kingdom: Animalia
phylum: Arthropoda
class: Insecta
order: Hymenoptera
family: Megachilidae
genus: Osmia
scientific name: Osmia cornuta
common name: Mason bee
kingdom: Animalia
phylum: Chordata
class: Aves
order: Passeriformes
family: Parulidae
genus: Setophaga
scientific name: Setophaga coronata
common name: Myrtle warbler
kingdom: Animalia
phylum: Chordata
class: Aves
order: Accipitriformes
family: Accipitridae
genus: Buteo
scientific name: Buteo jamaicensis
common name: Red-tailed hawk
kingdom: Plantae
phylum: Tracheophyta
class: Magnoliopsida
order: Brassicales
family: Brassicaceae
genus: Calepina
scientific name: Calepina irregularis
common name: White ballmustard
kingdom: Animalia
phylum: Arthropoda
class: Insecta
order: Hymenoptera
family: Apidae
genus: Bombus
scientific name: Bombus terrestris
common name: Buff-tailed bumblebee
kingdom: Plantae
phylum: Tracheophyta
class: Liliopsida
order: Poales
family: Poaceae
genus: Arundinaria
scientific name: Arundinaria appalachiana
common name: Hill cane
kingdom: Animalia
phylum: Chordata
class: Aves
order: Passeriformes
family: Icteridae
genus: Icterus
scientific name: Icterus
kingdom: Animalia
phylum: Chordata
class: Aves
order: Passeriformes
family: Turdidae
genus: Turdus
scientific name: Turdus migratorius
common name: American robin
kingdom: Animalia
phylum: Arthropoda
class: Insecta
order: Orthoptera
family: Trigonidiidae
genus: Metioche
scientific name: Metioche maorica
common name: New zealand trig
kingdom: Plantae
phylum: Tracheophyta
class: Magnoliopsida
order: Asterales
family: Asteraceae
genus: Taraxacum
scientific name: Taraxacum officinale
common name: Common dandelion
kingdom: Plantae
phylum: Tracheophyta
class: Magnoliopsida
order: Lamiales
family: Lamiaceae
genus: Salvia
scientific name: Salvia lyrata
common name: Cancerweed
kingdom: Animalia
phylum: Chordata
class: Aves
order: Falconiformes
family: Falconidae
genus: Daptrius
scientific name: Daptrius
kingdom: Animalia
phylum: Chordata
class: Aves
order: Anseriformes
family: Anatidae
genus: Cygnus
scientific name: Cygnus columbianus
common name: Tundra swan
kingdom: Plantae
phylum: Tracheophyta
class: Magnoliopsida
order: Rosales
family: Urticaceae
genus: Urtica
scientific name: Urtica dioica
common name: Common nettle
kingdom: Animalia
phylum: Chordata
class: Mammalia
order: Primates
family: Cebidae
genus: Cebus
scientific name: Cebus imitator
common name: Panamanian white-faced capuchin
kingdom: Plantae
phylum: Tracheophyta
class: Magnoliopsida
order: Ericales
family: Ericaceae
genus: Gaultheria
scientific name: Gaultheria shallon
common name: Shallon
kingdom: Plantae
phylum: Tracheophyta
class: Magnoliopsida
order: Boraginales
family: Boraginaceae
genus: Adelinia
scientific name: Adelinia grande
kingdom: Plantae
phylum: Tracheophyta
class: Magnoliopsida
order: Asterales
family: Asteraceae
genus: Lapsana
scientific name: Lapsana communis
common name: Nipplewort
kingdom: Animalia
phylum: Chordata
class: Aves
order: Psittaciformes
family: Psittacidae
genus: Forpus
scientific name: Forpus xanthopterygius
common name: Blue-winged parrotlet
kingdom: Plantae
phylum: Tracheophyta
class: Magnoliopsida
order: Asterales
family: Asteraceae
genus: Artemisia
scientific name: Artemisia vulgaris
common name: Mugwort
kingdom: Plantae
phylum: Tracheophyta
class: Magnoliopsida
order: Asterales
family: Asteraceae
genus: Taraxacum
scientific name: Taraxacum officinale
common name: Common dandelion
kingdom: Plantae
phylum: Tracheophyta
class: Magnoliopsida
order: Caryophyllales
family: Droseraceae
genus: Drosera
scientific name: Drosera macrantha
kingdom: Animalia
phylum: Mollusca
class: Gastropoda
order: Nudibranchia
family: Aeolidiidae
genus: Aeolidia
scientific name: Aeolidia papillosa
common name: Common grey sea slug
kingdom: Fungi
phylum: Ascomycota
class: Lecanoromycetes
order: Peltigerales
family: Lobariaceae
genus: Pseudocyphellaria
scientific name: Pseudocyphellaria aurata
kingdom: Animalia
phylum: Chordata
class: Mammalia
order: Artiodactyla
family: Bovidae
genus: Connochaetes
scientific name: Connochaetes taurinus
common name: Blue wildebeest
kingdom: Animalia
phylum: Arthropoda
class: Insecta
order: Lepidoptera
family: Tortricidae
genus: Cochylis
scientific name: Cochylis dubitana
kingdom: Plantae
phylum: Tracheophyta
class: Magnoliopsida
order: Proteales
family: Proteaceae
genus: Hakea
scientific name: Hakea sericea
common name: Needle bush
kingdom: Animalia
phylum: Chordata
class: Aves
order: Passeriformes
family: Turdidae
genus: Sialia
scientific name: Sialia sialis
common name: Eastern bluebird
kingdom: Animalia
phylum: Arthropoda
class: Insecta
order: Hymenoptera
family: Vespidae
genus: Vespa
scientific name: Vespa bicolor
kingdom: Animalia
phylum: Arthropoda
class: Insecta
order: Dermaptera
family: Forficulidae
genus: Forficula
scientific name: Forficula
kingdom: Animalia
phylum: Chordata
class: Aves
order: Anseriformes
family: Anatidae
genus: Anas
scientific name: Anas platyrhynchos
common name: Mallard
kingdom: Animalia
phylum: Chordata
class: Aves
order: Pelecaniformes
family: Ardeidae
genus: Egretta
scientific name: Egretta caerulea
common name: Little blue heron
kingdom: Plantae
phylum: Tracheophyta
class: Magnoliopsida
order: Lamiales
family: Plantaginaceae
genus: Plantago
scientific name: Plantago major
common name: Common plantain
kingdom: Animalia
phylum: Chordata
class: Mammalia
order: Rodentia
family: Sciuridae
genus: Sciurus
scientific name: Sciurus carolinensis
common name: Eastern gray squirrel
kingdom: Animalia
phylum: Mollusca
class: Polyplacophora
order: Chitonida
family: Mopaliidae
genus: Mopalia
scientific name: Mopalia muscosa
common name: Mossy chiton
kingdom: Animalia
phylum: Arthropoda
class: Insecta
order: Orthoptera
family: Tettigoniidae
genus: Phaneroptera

> **TASK REQUIREMENTS**
From the first line of the entries through the line that contains "scientific name: Calepina irregularis", output each line as one string in a JSON list, with blank lines left out.

> **ANSWER**
[
  "kingdom: Animalia",
  "phylum: Arthropoda",
  "class: Insecta",
  "order: Hymenoptera",
  "family: Megachilidae",
  "genus: Osmia",
  "scientific name: Osmia cornuta",
  "common name: Mason bee",
  "kingdom: Animalia",
  "phylum: Chordata",
  "class: Aves",
  "order: Passeriformes",
  "family: Parulidae",
  "genus: Setophaga",
  "scientific name: Setophaga coronata",
  "common name: Myrtle warbler",
  "kingdom: Animalia",
  "phylum: Chordata",
  "class: Aves",
  "order: Accipitriformes",
  "family: Accipitridae",
  "genus: Buteo",
  "scientific name: Buteo jamaicensis",
  "common name: Red-tailed hawk",
  "kingdom: Plantae",
  "phylum: Tracheophyta",
  "class: Magnoliopsida",
  "order: Brassicales",
  "family: Brassicaceae",
  "genus: Calepina",
  "scientific name: Calepina irregularis"
]